Stanisław Barzowski of XTX Markets and a committer on the jsonnet project joins SE Radio's Robert Blumen for a conversation about the jsonnet programming language. A superset of JSON, jsonnet adds programming language capabilities, particularly to address the need to handle large but mostly repetitive JSON configurations. They discuss the project’s history, use cases for Grafana and Kubernetes config, and interoperability with YAML. They examine jsonnet details, including the command line, constrained capabilities of the language, and objects and inheritance, and then consider the toolchain: compiler, formatter, and linter, as well as test frameworks and testing, package management, and the language’s performance. Barzowski describes four implementations -- go, C++, Rust, and Scala -- as well as popular libraries and the standard library.
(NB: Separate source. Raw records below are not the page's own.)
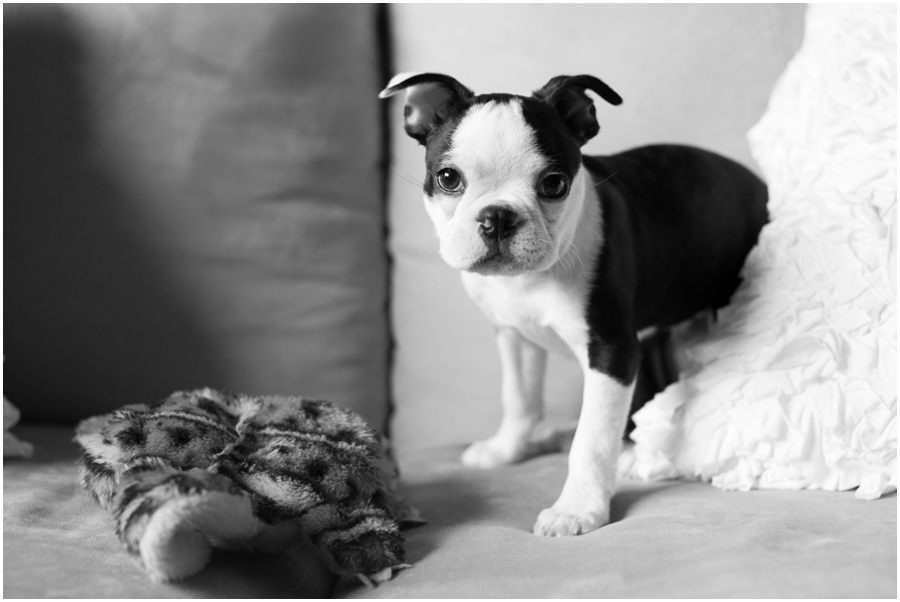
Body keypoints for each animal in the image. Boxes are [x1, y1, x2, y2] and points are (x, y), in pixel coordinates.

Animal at [380, 72, 768, 536]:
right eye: (448, 178)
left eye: (553, 184)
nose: (497, 217)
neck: (529, 280)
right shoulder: (515, 336)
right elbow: (519, 398)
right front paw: (506, 450)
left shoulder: (612, 351)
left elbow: (593, 438)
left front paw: (578, 508)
Vladyslav Ukis, author of the book Establishing SRE Foundations: A Step-by-Step Guide to Introducing Site Reliability Engineering in Software Delivery Organizations, discusses how to roll out SRE in an enterprise. SE Radio host Brijesh Ammanath speaks with Vlad about the origins of SRE and how it complements ITIL (Information Technology Infrastructure Library). They examine how firms can establish foundations for rolling out SRE, as well as how to overcome challenges they might face in adopting. Vlad also recommends steps that organizations can take to sustain and advance their SRE transformation beyond the foundations.

Simon Bennetts, a distinguished engineer at Jit, discusses the open-source security testing tool ZAP. They explore ZAP's features, its ability to integrate with CI/CD and shift security left, building a successful open-source project, scripting with ZAP, and its future in the AI-powered world of bots.